* [Extracted information]:
※ ※ ※

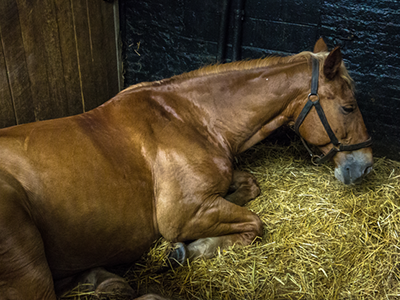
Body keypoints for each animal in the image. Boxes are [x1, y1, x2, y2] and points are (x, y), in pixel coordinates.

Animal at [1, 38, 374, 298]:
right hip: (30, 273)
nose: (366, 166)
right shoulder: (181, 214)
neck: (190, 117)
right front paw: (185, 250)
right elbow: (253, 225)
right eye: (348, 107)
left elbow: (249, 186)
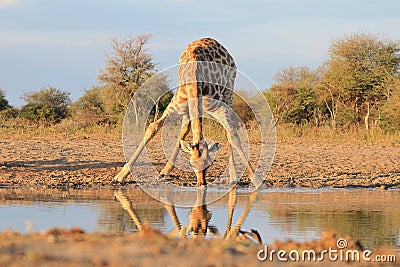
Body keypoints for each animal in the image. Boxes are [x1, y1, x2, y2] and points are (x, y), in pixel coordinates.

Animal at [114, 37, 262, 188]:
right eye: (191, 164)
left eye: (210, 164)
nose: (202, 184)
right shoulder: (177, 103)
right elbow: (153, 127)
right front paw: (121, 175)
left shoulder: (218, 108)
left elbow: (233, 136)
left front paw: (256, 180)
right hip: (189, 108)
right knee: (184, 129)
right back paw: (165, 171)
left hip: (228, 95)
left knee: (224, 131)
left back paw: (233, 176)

※ ※ ※

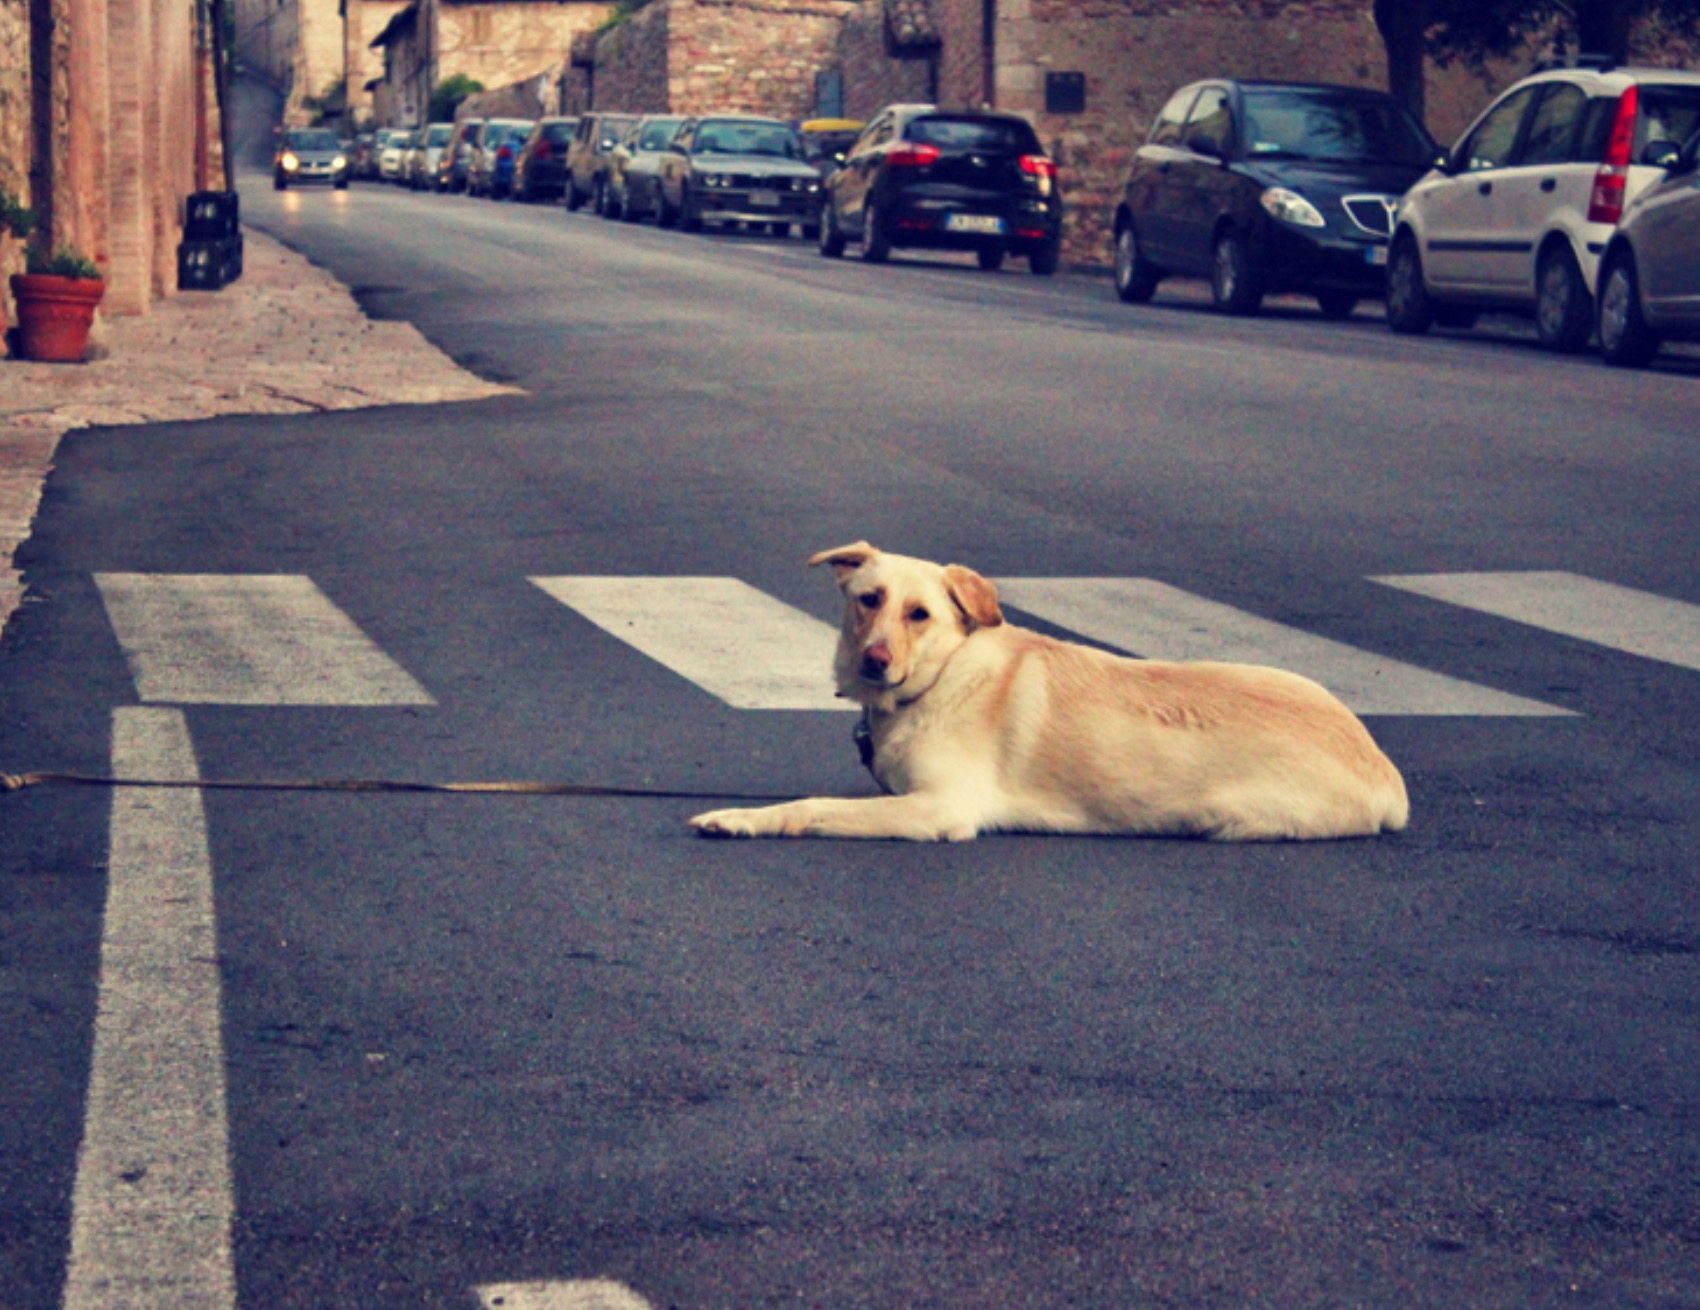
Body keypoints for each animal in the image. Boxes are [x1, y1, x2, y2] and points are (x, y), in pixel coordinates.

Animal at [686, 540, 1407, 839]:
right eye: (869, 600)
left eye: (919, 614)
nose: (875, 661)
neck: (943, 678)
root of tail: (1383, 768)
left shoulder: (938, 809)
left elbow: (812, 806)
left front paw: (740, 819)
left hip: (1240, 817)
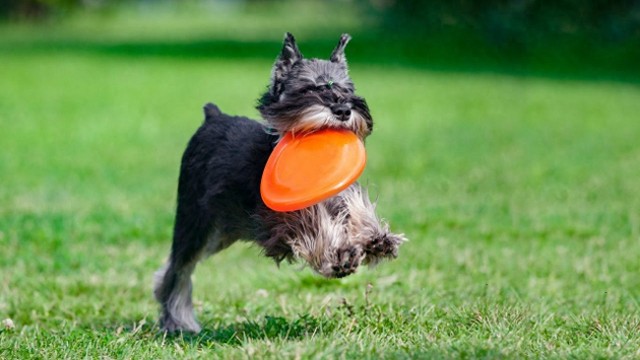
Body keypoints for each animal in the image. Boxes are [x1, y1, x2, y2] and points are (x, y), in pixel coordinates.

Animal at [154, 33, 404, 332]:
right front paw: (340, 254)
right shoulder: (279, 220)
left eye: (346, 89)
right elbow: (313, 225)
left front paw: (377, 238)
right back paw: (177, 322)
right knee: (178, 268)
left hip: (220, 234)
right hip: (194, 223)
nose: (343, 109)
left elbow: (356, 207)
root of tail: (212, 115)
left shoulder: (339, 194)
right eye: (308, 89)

※ ※ ※

* [What you will do]:
Copy out each line of the data above, exactly, if it lies between the line holding "nose: (202, 184)" and the line holding "left back paw: (233, 176)", inclusive; copy no other line.

* [Your solution]:
nose: (202, 184)
right shoulder: (177, 103)
right elbow: (153, 127)
right front paw: (121, 175)
left shoulder: (218, 108)
left elbow: (233, 136)
left front paw: (256, 180)
right hip: (189, 108)
right knee: (184, 129)
right back paw: (165, 171)
left hip: (228, 95)
left knee: (224, 131)
left back paw: (233, 176)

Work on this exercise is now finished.